Make it profitable to be clean, or force them to be clean by government action, and the problem will resolve itself in your country.
If other countries are polluting, stop trading with them if you can or tax them heavily and invest the tax money into environmental pursuits.
In short, this is an economic problem. Governments, and even individuals, can vote with their wallets to improve the situation.
The vast majority of people are greedy, uneducated and selfish.
Fix that and you won't just fix climate change you'll fix a lot of our issues.
With respect to our closest relatives, it is interesting that our level of aggression is in the middle of the chimps and bonobo's. Apparently, we are at the right level between individualism and cooperation to have developed the kind of intelligence we posses. If we would have been more cooperative, and value our personal interests less than that of the species, we would not have developed the technology that we now cannot handle. That we are a species that can use language to create intrinsic lies, is also not helping. On one hand language has helped us to cooperate without submitting to the whole, but also has lead to the development of politics: leaders who can convince others that they are good leaders based on what they say.

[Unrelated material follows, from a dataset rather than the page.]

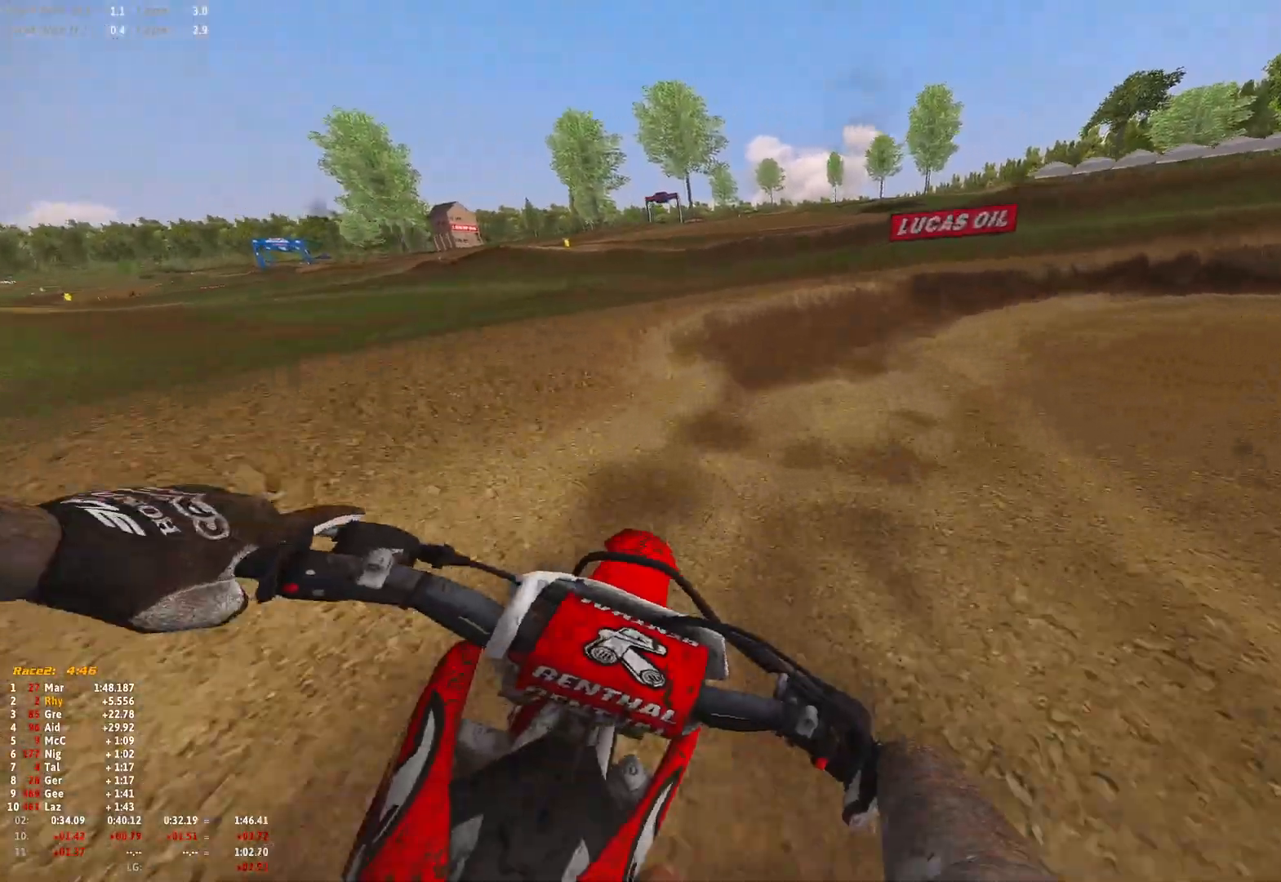
{"buttons": ["R1"], "left_stick": "right", "right_stick": "down", "events": [[100, "L2", "up"], [300, "L2", "down"], [500, "L2", "up"]]}
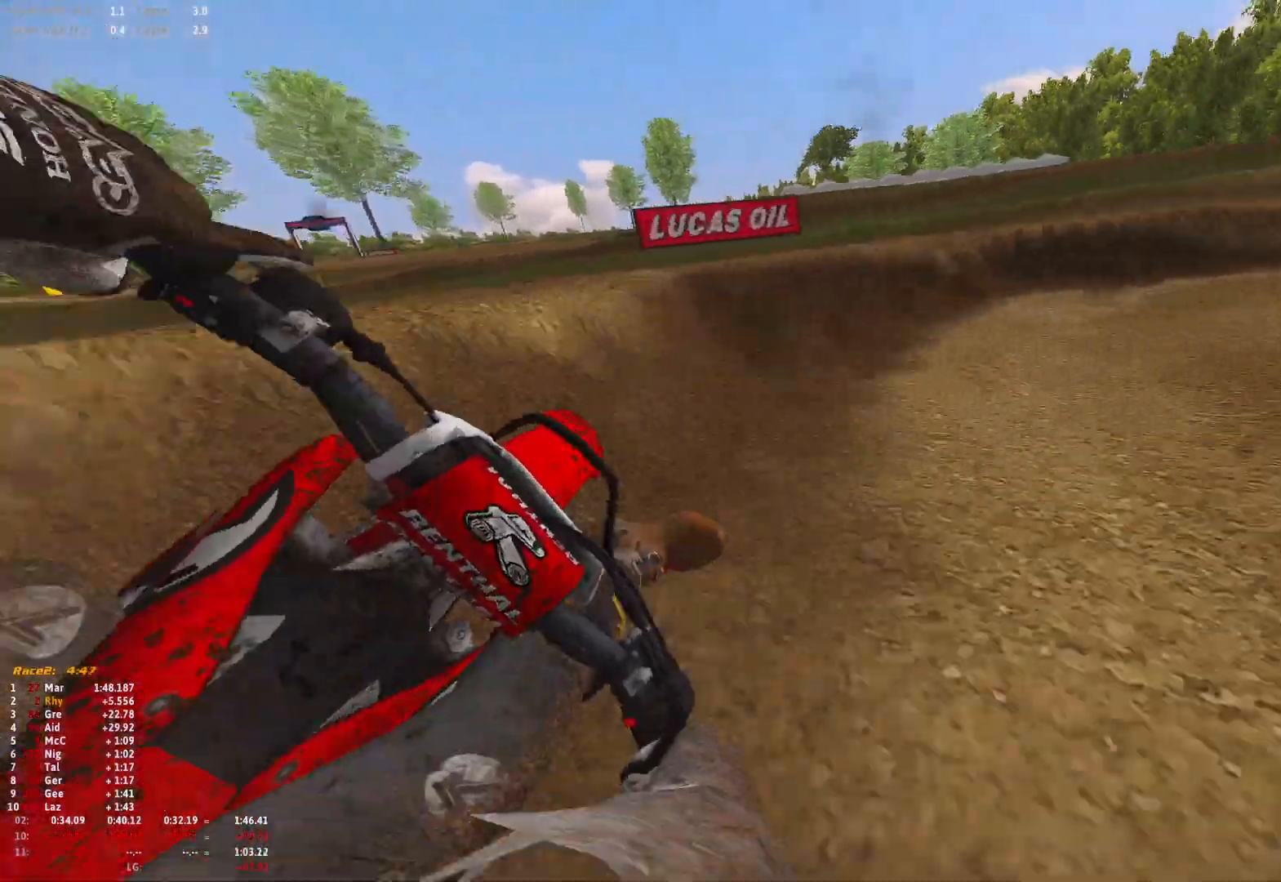
{"buttons": ["R1", "R2"], "left_stick": "right", "right_stick": "down", "events": [[133, "R2", "down"], [267, "R2", "up"], [333, "R2", "down"]]}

(Yes, this means we’ll wait a long time before acting.)
An even hotter summer heatwave causing large numbers of deaths in continental cities should make politicians take much closer notice.
Although it doesn't please me to say this, I think this is the crisis we need in order for this problem to start being taken much more seriously. Change can happen in a crisis.
Otherwise I think the impacts of events from climate change must be more pronounced before we see more focused action.
A co2 tax disallows companies to externalize the damage to the environment. Hoping for innovative forms of energy production and storage. We have some of that already, but the investment costs are too high.
Resource consumption is the root of all environmental impact. High populations tend to exacerbate that impact to the point where it is negative. So once the population reaches a certain level, even a minimal existence creates a negative impact.
Good luck convincing even a majority of the population to reduce offspring (capitalism as we know it requires population growth), reduce consumption (people are greedy and wasteful), and change their lifestyle (from eliminating chemical products, adopting a zero trash lifestyle, to giving up cars, yes even the electric ones). Then you'd have to get countries to work together not just to essentially ban greenhouse emissions, but also reverse the warming trend by blocking solar energy in space or the atmosphere and recapturing greenhouse gasses, etc.
It's gonna be tough or impossible.
Consider the models that were used in the first days of the COVID pandemic to predict the trajectory of deaths over time by US State. It wasn’t that they were wrong...that was to be expected. What was problematic was their estimates of the uncertainty in their estimates of those trajectories which, if I remember, was way too small. You will overinvest if the uncertainties are understated...and the very modelers who understated the uncertainties will be first line to sop up the money. Convenient.
The loudest voices, whether politicians or scientists, will generally overestimate how much confidence we should place in their predictions. “The seersucker principle - for every seer, there’s a sucker.” Especially when there is a 10 Trillion Dollar international slush fund waiting to be established and milked. That’s a lot of graduate stipends, and somebody has to eat all those Viennese pastries at international conferences.
Well, what about consensus? You mean a Mongolian cluster...umm...let’s just say that there is no way to quantify the reduction in uncertainty when a group of experts, who stand to gain reputationally (for at least as long as it takes for their kids to get out of college), say that something is a sure thing. I believe that a relevant phrase from finance is “lipstick on a pig”.
But we have to do something, right? Well, are there lower risk investments? Well, a lot of folks are going to die in China, India and the like from air quality, if certain health models are correct. Models that can be verified a lot more easily than global climate models. India needs technologies to plant crops without burning fields. Those are well-established technologies that could be implemented in India today with a small fraction of just 1 Trillion. Scrubbers on coal plants in China? Direct lives saved this decade. Electric vehicles? A win-win according to some analysts for both short term and, if the climate models are correct, long term. Nuclear power? Replacing burning wood with cleaner household fuels? Let’s address deforestation too.
What about climate modelers? We still need researchers and research...because we live here. On Earth. Nice to know where the light switches are, for a lot of good reasons.